13.55 The F value for overall predictability is 7.12 with an associated p-value of .0205 which is significant at α = .05. It is not significant at alpha of .01. The coefficient of determination is .372 with an adjusted r2 of .32. This represents very modest predictability. The standard error of the estimate is 982.219 which in units of 1,000 laborers means that about 68% of the predictions are within 982,219 of the actual figures. The regression model is: Number of Union Members = 22,348.97 - 0.0524 Labor Force. For a labor force of 100,000 (thousand, actually 100 million), substitute x = 100,000 and get a predicted value of 17,108.97 (thousand) which is actually 17,108,970 union members.

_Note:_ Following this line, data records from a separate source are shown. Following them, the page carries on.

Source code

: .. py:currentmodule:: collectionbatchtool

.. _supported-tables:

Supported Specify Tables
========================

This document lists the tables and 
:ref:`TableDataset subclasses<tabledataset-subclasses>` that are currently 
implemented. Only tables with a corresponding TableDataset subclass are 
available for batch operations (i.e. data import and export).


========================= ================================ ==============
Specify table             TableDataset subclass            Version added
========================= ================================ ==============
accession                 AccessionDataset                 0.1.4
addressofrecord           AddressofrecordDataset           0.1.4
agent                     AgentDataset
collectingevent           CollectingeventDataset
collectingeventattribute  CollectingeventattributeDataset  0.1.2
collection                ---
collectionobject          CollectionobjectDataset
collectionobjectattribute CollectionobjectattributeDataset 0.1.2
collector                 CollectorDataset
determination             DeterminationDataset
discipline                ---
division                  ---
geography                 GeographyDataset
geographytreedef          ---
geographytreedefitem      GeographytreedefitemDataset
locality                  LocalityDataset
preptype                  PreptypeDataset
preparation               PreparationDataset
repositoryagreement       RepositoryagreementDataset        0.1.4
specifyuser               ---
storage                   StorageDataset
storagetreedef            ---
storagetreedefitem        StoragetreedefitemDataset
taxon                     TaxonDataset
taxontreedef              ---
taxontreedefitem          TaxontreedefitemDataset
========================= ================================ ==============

13.56 The Residual Model Diagnostics from MINITAB indicate a relatively healthy set
of residuals. The Histogram indicates that the error terms are generally normally distributed. This is confirmed by the nearly straight line Normal Plot of Residuals. The I Chart indicates a relatively homogeneous set of error terms throughout the domain of x values. This is confirmed by the Residuals vs. Fits graph. This residual diagnosis indicates no assumption violations.